Environmental Enteric Dysfunction (EED) Chip reveals effects of nutrition and genetics on disease in children

By Lindsay Brownell

(BOSTON) — Millions of children in low- and middle-income nations suffer from environmental enteric dysfunction (EED), a chronic inflammatory disease of the intestine that is the second leading cause of death of children younger than five years of age. EED is a devastating condition that is associated with malnutrition, stunted growth, and poor cognitive development, permanently impacting patients’ quality of life. In addition, oral vaccines are less effective in children with EED, leaving them vulnerable to otherwise preventable diseases. While some cases of EED are treatable by simply improving a patient’s diet, better nutrition doesn’t help all children. A lack of adequate nutrients and exposure to contaminated water and food contribute to EED, but the underlying mechanism of the disease remains unknown.

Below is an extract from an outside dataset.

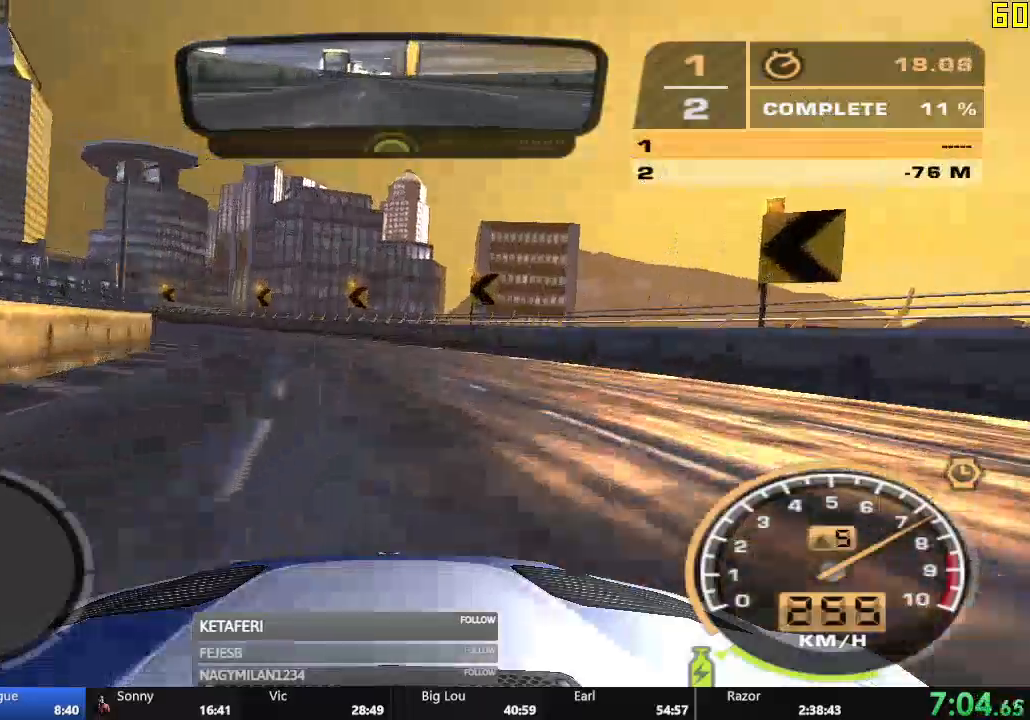
{"buttons": ["R2"], "left_stick": "left", "events": []}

Modeling a devastating childhood disease on a chip
While there are physical differences between Healthy Chips (top row) and EED Chips (bottom row), both types of chips experience dramatic changes in response to malnutrition (right column). Credit: Wyss Institute at Harvard University

Now, a team of researchers at the Wyss Institute at Harvard University has created an in vitro human model of EED in a microengineered Intestine Chip device, providing a window into the complex interplay between malnutrition and genetic factors driving the disease. Their EED Chips recapitulate several features of EED found in biopsies from human patients, including inflammation, intestinal barrier dysfunction, reduced nutrient absorption, and atrophy of the villi (tiny hair-like projections) on intestinal cells.

They also found that depriving healthy Intestine Chips of two crucial nutrients whose levels are often low in children with EED – niacinamide (a vitamin) and tryptophan (an essential amino acid) – caused morphological, functional, and genetic changes similar to those found in EED patients, suggesting that their model could be used to identify and test the effects of potential treatments.

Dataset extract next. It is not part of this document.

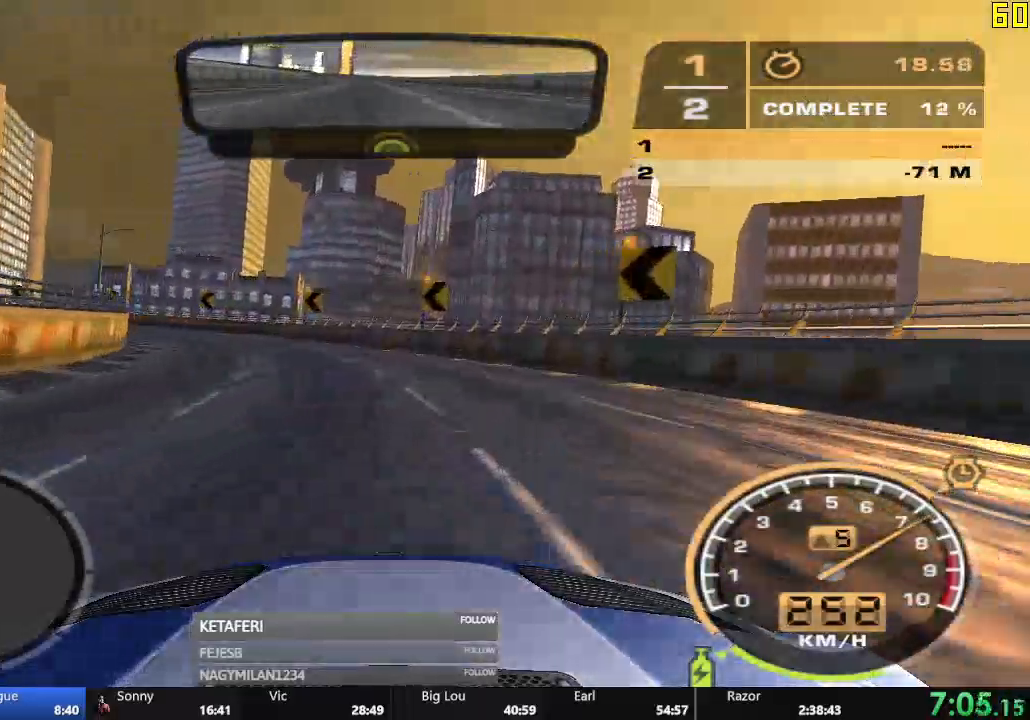
{"buttons": ["R2"], "left_stick": "left", "events": []}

“Functionally, there is something very wrong with these kids’ digestive systems and their ability to absorb nutrients and fight infections, which you can’t cure simply by giving them the nutrients that are missing from their diet. Our EED model allowed us to decipher what has happened to the intestine, both physically and genetically, that so dramatically affects its normal function in patients with EED,” said co-first author Amir Bein, R.D., Ph.D., a former Senior Postdoctoral Research Fellow at the Wyss Institute who is now the VP of Biology at Quris Technologies.

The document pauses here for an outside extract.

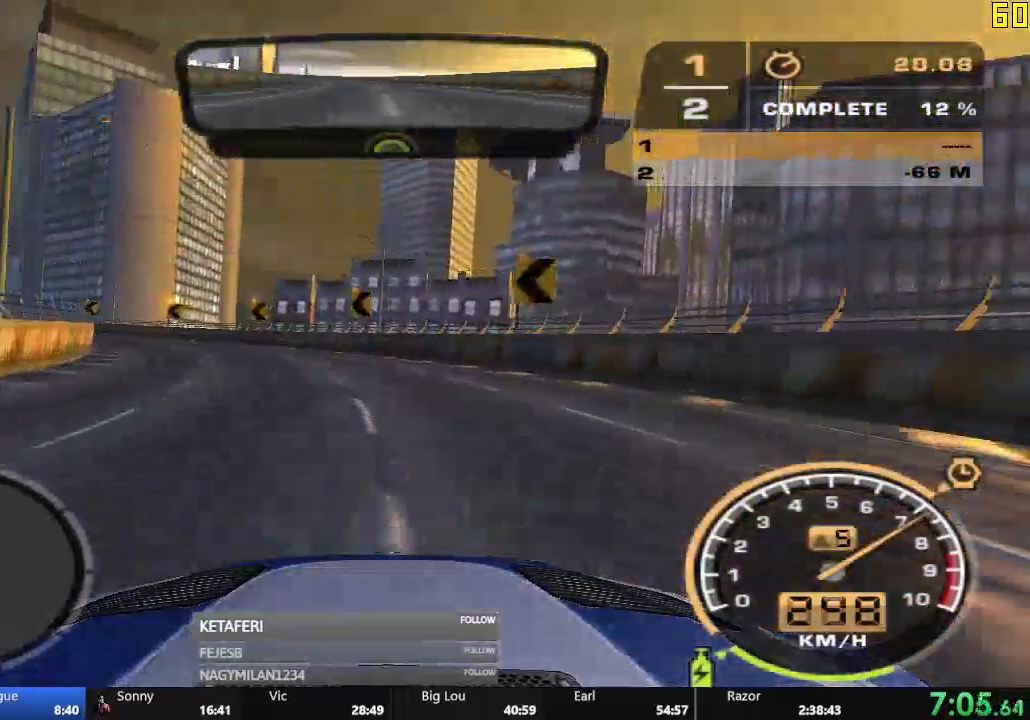
{"buttons": ["R2"], "left_stick": "left", "events": [[83, "R1", "down"], [134, "R1", "up"], [234, "L2", "down"], [234, "R1", "down"], [300, "R1", "up"], [384, "L2", "up"]]}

The research is published today in Nature Biomedical Engineering.

Modeling a complex disease on-a-chip

The EED Chip project grew out of conversations between the Wyss Institute’s Founding Director Donald Ingber, M.D., Ph.D. and the Bill and Melinda Gates Foundation, which has an established interest in supporting research to understand and treat enteric diseases in children. Recognizing that there had been no in vitro studies of EED to study its molecular mechanisms, a Wyss team of more than 20 people set about creating a model of EED using its Human Organ Chip technology developed in Ingber’s lab.

They started with the Wyss Institute’s Intestine Chips, first developed in 2012, which consist of parallel hollow microfluidic channels running through a flexible polymer material. One channel is lined with human intestinal epithelial cells, while the other channel is lined with human blood vessel cells. A medium mimicking blood is flowed through the blood vessel chip to keep the cells alive, and a permeable membrane between the two channels allows nutrients and chemical signals to travel between the two tissues. To replicate EED in these chips, the researchers lined the epithelial channel of Intestine Chips with cells derived from surgical biopsies of patients with EED, which the Gates Foundation helped to source from Aga Khan University in Pakistan. They also created Healthy Chips lined with intestinal epithelial cells from healthy children for comparison.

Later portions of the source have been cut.